Example: GTA 6 (Grand Theft Auto 6) is a game developed by American company Rockstar Games. It is regarded as one of the most anticipated games globally, and any news regarding its development progress or release date generates immense attention from players and the market. When news of a fire at the office just broke, the Yes price for "Will GTA 6 be released before 2025?" on Polymarket was still low. The market had not fully accounted for the impact on GTA 6's development progress, and Car seized this information window to buy "No" or sell "Yes." As the fire news went viral on social media, many followed suit and bought "No." When the news hype peaked and the price reflected the fire's expectations, Car would immediately take profits and close positions.
This operation method, based on sudden news, betting only on probability corrections, and not waiting for settlement, is the closest to professional trader thinking in prediction markets.
5. Reversal Trading: Betting on Market "Overconfidence" (Total Profit: 6K)
There is always a possibility of reversal in prediction markets, and a group of traders specializes in betting on reversal possibilities.
According to Dune's data: The accuracy rate for Polymarket in the 4 hours before settlement is 95.4%, in the 12 hours before settlement is 89.4%, and in the 1 day before settlement is 88.2%.
Thus, this group of traders specifically targets such markets to buy into the possibility of reversals, with their buying prices typically not exceeding 10¢, which is a typical low-probability high-odds strategy.
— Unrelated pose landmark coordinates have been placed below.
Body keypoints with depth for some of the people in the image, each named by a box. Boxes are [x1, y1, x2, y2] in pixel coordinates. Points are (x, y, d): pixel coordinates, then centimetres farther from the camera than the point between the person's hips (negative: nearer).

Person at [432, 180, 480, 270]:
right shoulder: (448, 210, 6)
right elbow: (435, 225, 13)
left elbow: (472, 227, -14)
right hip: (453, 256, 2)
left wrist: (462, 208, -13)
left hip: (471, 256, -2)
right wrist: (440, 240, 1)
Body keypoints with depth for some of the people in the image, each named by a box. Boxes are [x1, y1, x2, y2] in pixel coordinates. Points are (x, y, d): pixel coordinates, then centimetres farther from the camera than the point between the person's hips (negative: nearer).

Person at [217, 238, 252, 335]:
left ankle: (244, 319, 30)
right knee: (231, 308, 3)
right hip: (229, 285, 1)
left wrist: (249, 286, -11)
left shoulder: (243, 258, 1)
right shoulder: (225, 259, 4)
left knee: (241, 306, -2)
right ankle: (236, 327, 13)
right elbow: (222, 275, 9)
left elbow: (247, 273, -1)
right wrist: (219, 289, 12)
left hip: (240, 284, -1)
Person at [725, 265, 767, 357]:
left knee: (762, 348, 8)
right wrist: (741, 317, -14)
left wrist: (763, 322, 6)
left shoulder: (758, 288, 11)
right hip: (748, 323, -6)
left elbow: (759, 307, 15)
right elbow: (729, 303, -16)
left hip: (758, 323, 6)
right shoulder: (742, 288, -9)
III. Three Suggestions from Biteye for Ordinary Players
Polymarket's monthly trading volume continues to hit new highs, with profit cases emerging constantly, indicating that this market is gradually maturing. Although arbitrage opportunities are being compressed, the increase in market depth and breadth has also spawned more new opportunities reliant on cognition and strategy.
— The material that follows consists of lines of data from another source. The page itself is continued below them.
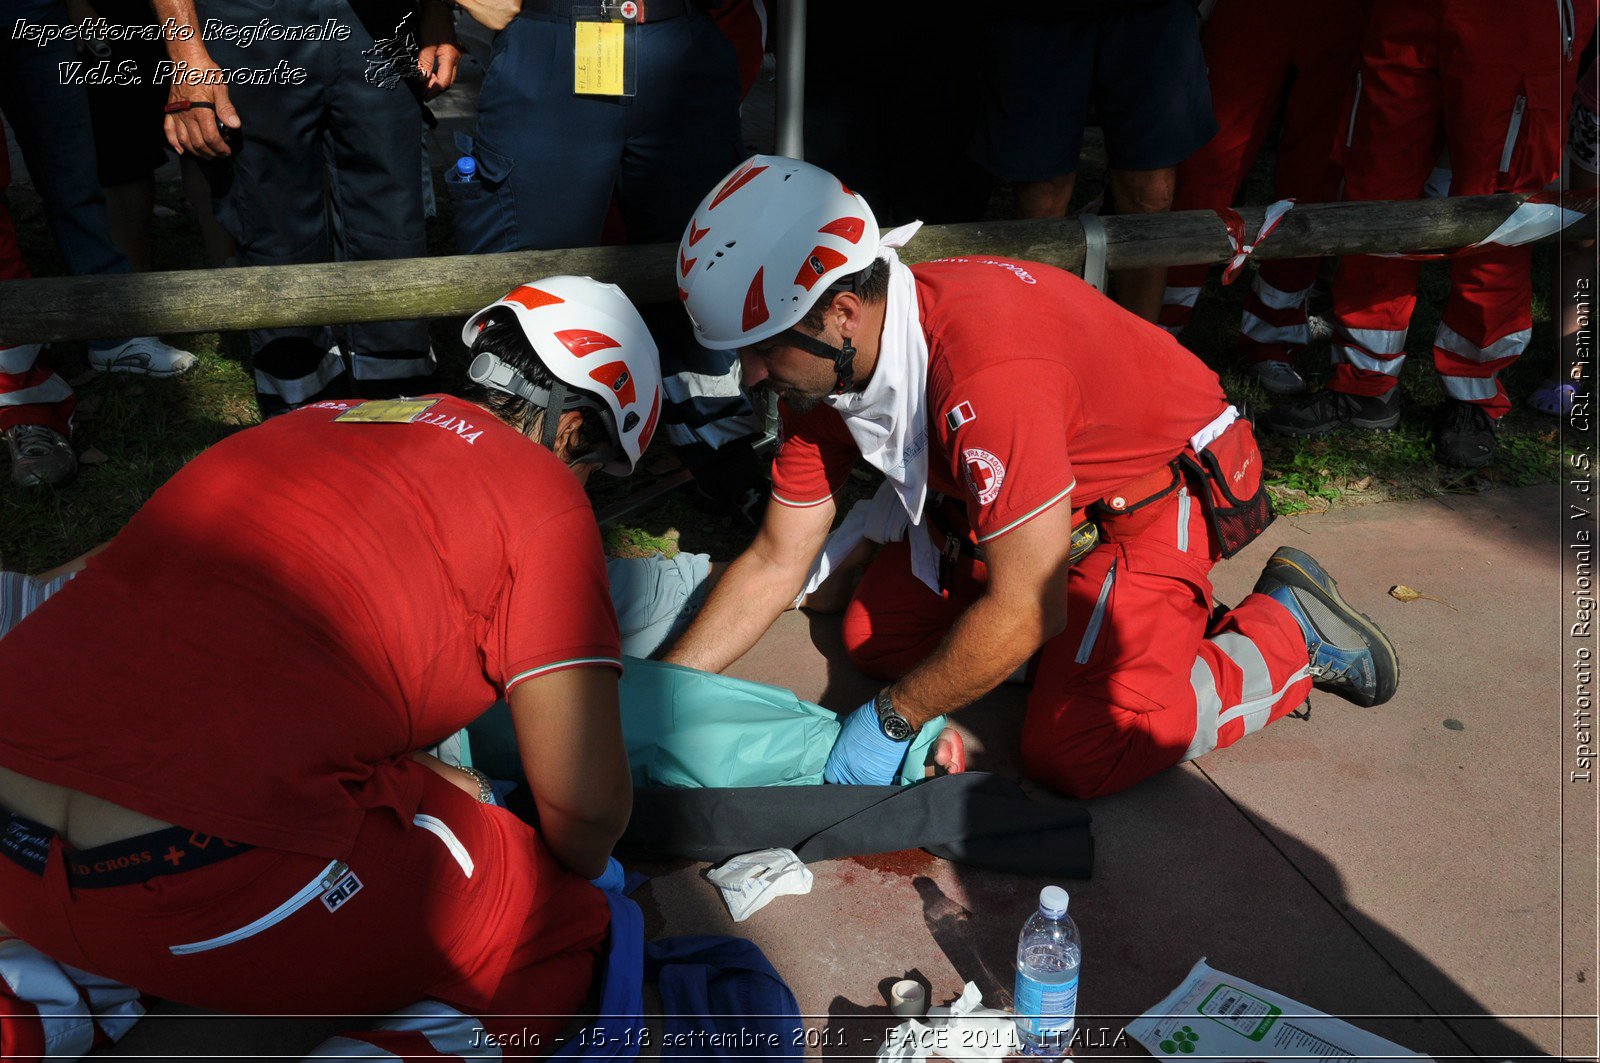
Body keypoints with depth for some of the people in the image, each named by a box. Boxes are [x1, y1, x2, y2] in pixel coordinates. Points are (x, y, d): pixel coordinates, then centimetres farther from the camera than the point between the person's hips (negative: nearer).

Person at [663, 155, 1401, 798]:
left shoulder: (985, 369, -39)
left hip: (1163, 488, -8)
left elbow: (1025, 610, -33)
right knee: (874, 637, 0)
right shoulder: (822, 367, -12)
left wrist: (892, 721, -21)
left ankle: (1291, 627, 2)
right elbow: (776, 563, -3)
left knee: (1076, 755, -18)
Here are three suggestions from Biteye for everyone:
1. Stay Away from the Battlefield of Bots
Due to the mainstreaming of Polymarket, simple Yes + No = 1 arbitrage has become a game among bots.
2. Learn to Copy Homework
Use on-chain analysis tools to monitor the dynamics of top wallets and new wallets (which may be wash trading), combined with research on news/events to place bets, engaging in subjective trading of pricing discrepancies.
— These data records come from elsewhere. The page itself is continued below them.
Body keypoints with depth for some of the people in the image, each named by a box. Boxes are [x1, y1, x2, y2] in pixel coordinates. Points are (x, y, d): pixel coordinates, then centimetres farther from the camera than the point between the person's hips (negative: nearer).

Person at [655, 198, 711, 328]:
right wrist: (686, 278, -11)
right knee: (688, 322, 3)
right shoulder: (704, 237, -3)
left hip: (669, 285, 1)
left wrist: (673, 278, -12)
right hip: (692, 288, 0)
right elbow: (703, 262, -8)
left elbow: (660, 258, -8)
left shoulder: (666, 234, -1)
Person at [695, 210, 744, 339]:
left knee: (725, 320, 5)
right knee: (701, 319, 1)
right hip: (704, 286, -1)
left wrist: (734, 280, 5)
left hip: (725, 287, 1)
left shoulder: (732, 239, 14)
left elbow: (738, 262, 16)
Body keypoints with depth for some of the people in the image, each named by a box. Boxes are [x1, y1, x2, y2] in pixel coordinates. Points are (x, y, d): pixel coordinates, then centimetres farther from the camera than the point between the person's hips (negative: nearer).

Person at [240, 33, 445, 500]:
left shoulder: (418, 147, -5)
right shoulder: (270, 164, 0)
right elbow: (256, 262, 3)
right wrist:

3. Dynamic Profit Taking, Never Be Greedy
The odds in prediction markets are dynamic; once your judgment is reflected by the market, the advantage has already been realized. Taking profits early greatly increases capital turnover for later retail investors and avoids disputes during final settlement.
In conclusion: Cognitive bias is your arbitrage space.
Prediction markets are transitioning from niche to mainstream, and profit models are evolving from simple arbitrage to cognition-driven strategies. Understanding the rules, mastering information, and maintaining discipline will give you the opportunity to become a long-term winner in the game of probabilities.
Prediction markets do not bet on the truth, but on cognitive biases. Are you ready?